■ JOB ■
Can you pull out everything from the very start of the entries down to the line containing "pris en charge par tous les navigateurs, les", including both ends, and reproduce those lines word for word?

■ MATERIAL SUPPLIED ■

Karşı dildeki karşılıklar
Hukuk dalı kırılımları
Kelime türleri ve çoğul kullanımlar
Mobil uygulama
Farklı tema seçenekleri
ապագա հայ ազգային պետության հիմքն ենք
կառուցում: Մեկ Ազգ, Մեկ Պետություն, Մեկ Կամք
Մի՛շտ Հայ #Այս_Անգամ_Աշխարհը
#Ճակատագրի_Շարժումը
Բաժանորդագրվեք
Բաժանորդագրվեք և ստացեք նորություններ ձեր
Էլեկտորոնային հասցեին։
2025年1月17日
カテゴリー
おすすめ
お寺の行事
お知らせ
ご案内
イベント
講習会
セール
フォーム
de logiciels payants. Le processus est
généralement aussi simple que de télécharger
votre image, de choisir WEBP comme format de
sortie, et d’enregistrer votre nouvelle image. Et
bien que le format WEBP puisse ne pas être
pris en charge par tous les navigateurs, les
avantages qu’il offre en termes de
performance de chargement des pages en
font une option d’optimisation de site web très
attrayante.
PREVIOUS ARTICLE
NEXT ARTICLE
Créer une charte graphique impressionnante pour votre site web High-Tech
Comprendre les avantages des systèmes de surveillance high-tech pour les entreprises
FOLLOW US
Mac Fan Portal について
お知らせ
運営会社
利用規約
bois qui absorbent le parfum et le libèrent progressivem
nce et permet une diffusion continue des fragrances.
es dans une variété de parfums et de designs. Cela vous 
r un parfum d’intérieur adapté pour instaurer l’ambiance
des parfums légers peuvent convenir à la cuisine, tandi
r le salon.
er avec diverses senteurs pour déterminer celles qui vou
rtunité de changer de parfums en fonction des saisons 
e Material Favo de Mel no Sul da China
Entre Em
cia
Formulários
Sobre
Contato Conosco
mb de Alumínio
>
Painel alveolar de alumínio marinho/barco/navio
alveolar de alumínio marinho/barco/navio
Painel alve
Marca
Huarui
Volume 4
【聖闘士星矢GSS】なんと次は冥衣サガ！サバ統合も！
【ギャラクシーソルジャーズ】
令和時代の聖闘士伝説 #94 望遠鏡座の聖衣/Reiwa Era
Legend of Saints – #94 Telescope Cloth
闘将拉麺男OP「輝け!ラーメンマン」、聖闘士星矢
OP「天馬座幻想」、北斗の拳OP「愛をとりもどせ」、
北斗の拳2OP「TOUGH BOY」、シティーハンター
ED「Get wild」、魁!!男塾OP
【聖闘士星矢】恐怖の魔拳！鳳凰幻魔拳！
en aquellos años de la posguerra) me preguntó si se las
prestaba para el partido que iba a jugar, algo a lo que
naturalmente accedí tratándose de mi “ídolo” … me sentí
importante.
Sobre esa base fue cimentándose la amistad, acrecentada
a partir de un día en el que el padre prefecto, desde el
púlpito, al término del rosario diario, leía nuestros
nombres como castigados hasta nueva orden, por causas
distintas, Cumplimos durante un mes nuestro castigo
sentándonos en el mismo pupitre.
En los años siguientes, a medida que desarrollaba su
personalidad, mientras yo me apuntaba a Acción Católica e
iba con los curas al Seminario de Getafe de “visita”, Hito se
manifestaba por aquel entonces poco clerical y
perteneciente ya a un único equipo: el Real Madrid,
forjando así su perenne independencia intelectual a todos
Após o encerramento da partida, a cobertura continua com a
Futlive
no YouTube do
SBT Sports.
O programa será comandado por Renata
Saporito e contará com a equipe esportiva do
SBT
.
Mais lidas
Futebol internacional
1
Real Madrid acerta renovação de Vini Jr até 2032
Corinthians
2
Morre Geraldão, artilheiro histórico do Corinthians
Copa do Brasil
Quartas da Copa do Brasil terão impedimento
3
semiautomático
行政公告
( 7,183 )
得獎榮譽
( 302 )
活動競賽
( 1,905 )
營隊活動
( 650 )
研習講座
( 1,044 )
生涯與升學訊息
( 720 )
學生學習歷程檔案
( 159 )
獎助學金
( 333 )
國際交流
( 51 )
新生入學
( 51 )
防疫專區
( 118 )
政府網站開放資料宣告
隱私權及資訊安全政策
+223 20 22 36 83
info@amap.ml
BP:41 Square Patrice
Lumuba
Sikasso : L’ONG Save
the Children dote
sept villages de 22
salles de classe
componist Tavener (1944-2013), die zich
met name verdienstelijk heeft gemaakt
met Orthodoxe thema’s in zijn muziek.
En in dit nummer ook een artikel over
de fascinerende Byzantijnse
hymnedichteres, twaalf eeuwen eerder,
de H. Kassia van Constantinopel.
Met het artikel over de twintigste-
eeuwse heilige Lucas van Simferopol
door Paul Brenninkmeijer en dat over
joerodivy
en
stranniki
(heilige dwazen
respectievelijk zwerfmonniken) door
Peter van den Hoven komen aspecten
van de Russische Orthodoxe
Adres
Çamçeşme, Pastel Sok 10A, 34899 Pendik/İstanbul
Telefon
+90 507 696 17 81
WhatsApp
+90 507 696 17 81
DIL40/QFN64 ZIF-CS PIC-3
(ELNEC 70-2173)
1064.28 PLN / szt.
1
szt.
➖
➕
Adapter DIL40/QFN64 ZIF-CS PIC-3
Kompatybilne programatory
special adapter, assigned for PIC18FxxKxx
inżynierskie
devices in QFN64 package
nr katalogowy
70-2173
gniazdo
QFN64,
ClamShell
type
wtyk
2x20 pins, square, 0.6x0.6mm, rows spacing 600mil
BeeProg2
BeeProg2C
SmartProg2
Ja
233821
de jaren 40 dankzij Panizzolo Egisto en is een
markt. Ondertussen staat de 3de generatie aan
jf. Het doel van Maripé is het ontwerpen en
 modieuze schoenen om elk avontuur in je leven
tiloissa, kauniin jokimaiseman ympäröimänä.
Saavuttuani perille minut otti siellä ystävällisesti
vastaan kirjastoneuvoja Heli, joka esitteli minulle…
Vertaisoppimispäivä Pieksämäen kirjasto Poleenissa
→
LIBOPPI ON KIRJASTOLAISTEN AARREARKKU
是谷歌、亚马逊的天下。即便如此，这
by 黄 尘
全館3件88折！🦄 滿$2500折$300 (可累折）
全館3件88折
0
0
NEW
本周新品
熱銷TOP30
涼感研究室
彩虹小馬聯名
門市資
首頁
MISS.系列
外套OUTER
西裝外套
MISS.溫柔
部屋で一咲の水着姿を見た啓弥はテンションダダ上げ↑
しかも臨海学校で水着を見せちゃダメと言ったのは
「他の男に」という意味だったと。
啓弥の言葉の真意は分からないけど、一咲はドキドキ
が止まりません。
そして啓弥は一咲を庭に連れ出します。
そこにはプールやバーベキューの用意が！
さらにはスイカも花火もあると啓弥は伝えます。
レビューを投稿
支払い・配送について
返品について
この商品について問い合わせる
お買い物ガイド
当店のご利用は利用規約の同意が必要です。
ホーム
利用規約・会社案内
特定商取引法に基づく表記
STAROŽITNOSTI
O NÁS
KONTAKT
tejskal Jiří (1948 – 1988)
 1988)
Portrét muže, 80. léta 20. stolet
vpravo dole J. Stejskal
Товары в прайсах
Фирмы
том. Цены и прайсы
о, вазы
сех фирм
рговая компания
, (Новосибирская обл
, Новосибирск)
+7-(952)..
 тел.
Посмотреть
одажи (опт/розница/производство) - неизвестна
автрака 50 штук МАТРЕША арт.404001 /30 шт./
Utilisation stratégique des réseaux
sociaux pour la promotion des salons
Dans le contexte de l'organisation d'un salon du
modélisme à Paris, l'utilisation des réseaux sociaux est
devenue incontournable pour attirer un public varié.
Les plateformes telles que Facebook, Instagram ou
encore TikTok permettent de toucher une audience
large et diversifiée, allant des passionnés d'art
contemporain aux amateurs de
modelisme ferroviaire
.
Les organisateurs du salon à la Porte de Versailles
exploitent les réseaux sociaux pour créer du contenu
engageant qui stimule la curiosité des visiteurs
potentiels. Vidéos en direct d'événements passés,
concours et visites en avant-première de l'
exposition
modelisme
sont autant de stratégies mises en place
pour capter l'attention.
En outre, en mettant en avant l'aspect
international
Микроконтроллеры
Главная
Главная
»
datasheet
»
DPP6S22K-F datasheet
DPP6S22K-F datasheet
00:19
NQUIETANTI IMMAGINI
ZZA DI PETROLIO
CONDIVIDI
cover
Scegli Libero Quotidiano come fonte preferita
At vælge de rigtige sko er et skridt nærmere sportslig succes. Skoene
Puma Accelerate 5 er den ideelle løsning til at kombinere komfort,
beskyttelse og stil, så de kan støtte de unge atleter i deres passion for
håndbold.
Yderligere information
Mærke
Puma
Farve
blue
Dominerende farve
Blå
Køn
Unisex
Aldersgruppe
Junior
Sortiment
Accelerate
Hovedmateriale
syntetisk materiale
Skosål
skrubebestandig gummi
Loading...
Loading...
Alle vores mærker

■ EXERCISE OUTPUT ■
Karşı dildeki karşılıklar
Hukuk dalı kırılımları
Kelime türleri ve çoğul kullanımlar
Mobil uygulama
Farklı tema seçenekleri
ապագա հայ ազգային պետության հիմքն ենք
կառուցում: Մեկ Ազգ, Մեկ Պետություն, Մեկ Կամք
Մի՛շտ Հայ #Այս_Անգամ_Աշխարհը
#Ճակատագրի_Շարժումը
Բաժանորդագրվեք
Բաժանորդագրվեք և ստացեք նորություններ ձեր
Էլեկտորոնային հասցեին։
2025年1月17日
カテゴリー
おすすめ
お寺の行事
お知らせ
ご案内
イベント
講習会
セール
フォーム
de logiciels payants. Le processus est
généralement aussi simple que de télécharger
votre image, de choisir WEBP comme format de
sortie, et d’enregistrer votre nouvelle image. Et
bien que le format WEBP puisse ne pas être
pris en charge par tous les navigateurs, les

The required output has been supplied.